Before the main text for this week I wanted to include this video, which visualises a ‘sci-fi’ type image, which invades my thoughts about ‘smart cities’, and also draw your attention to the pinterest board I have started for this module, where I have been posting various links I have thought relevant to the module. My intention is to keep populating this as the weeks progress. Feel free to click through for a visit.
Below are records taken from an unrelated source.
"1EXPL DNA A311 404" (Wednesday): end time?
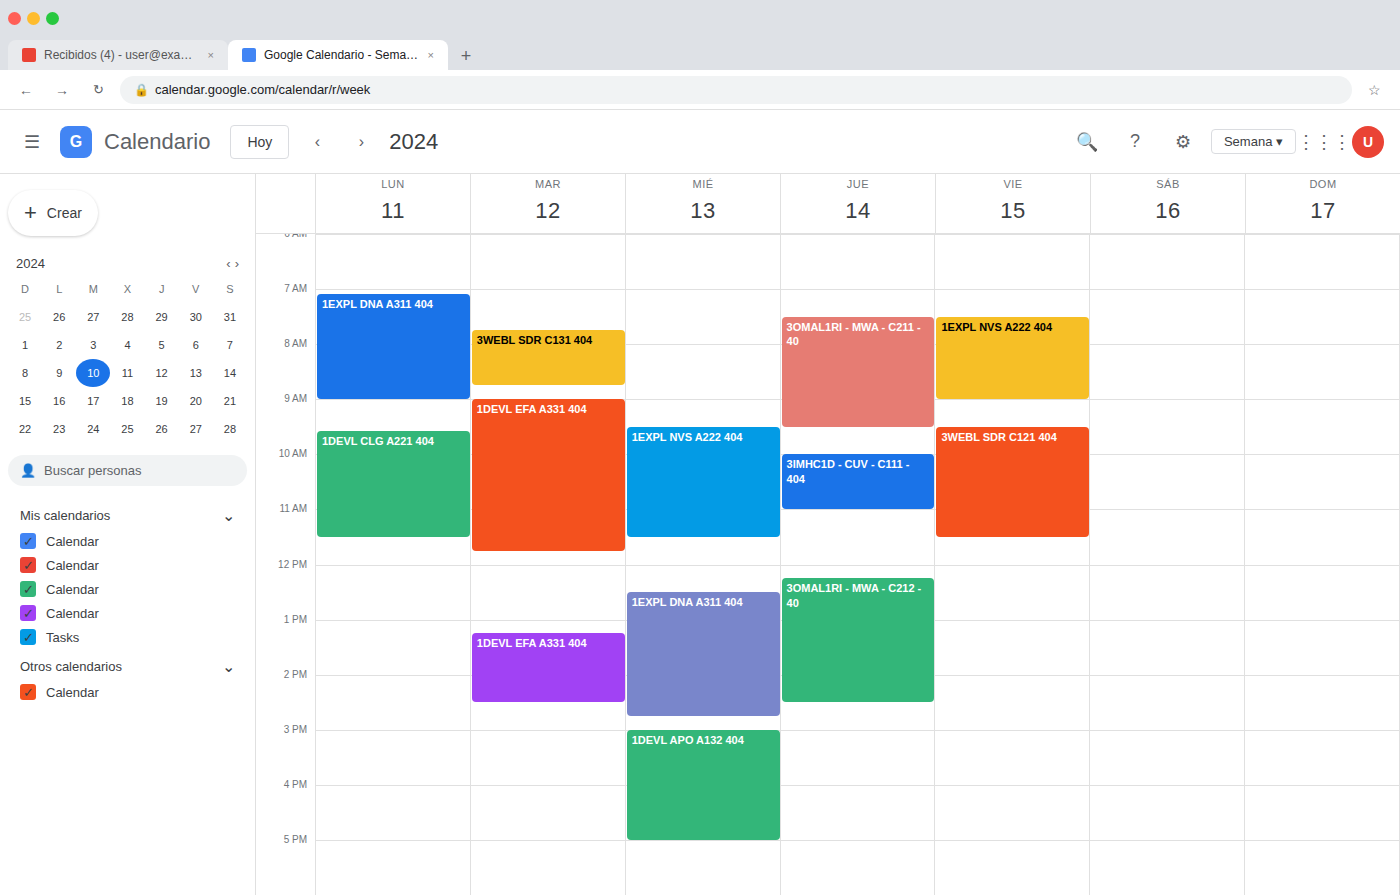
2:45 PMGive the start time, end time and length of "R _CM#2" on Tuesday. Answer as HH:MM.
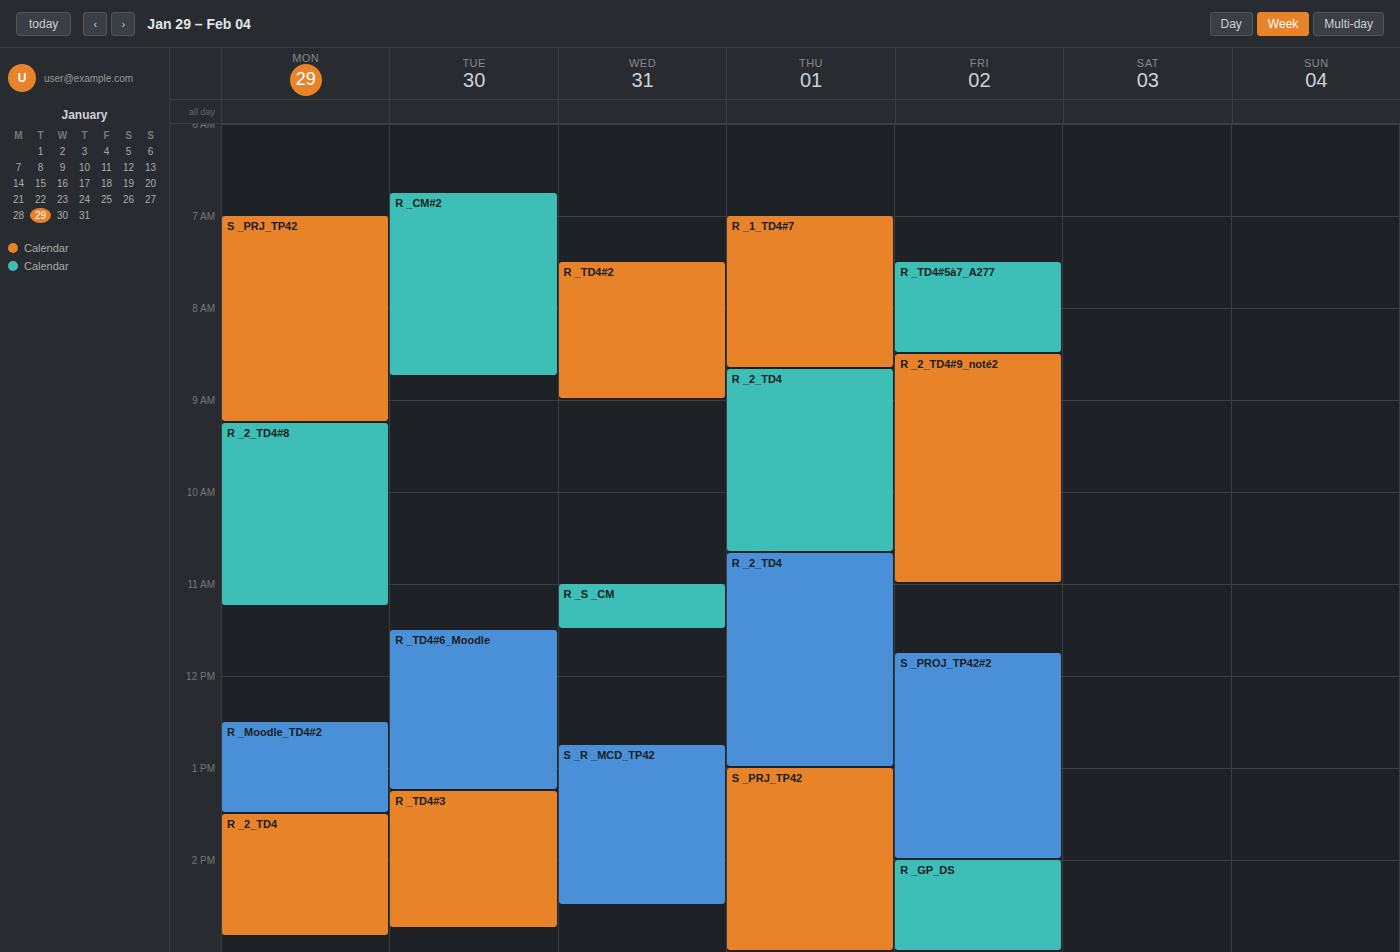
06:45 to 08:45, 2 hoursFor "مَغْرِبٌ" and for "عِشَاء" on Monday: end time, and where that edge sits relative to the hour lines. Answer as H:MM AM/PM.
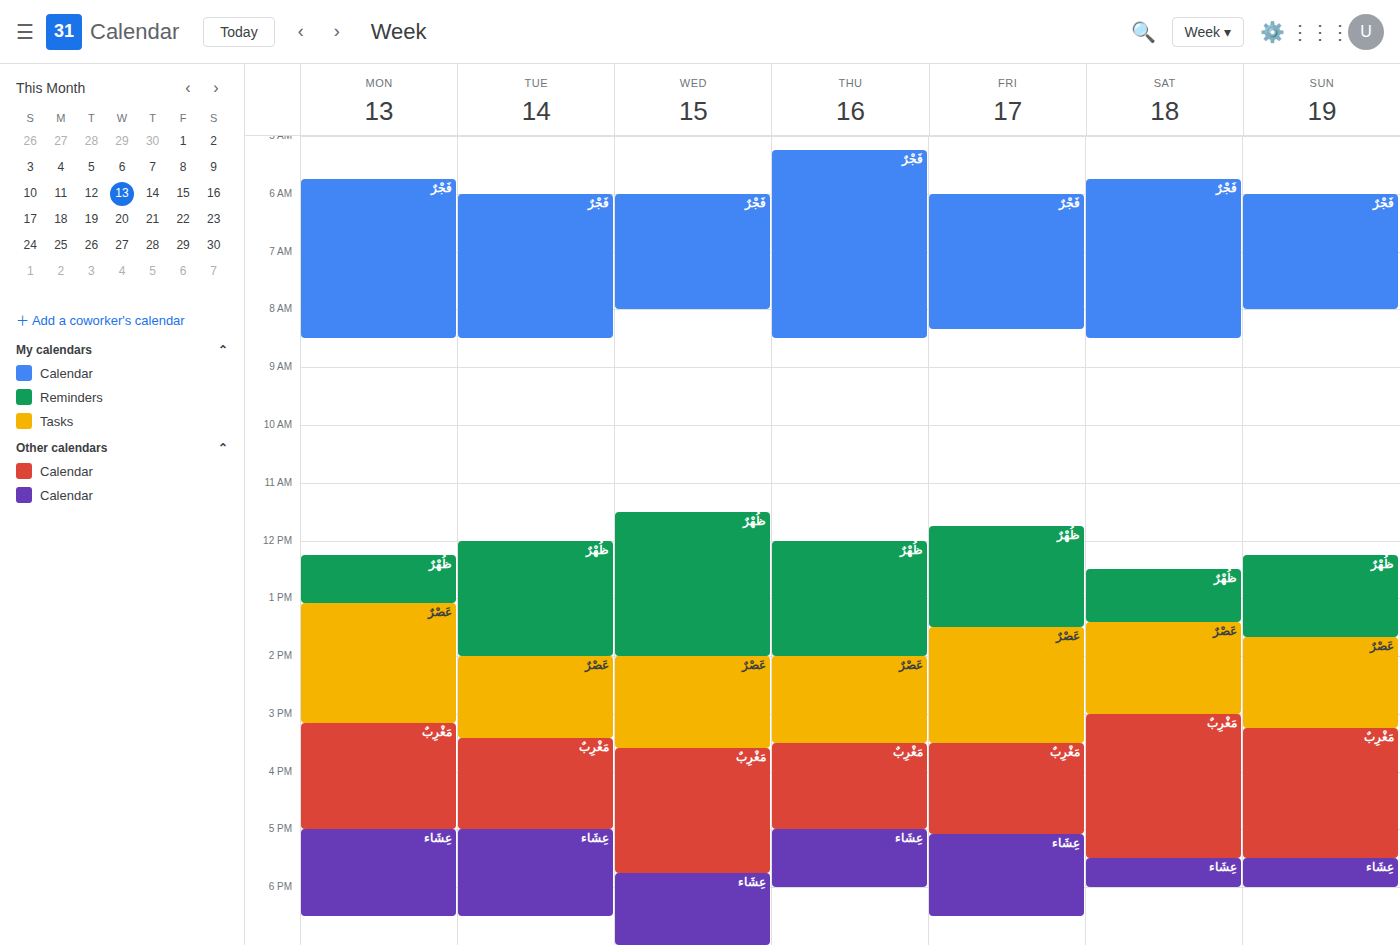
"مَغْرِبٌ": 5:00 PM, exactly on the 5 PM line. "عِشَاء": 6:30 PM, halfway between the 6 PM and 7 PM lines.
Tarantoni and Tosoni ask how media impacts on space and what the implications are of these processes? As they see “urban space as an irredeemable patchwork”, 2013, p. 3, meaning it is made up of many different, often opposing features therefore they are interested in a multi-perspective approach to studying cities. They state that, “[o]ur age is characterised by urbanization and mediatisation: most of us live in cities and most of us have access to the media” 2013, p. 1, this left me thinking about the digital divide and what this means for those who do not fit within the majority. That a multi-perspective approach must include those who are disenfranchised, without a strong presence within the dominant system and whose needs may get overlooked by planners. I generally find myself gravitating towards the individual nature of people, and how it is easy to look at a city and think about the masses rather than the few.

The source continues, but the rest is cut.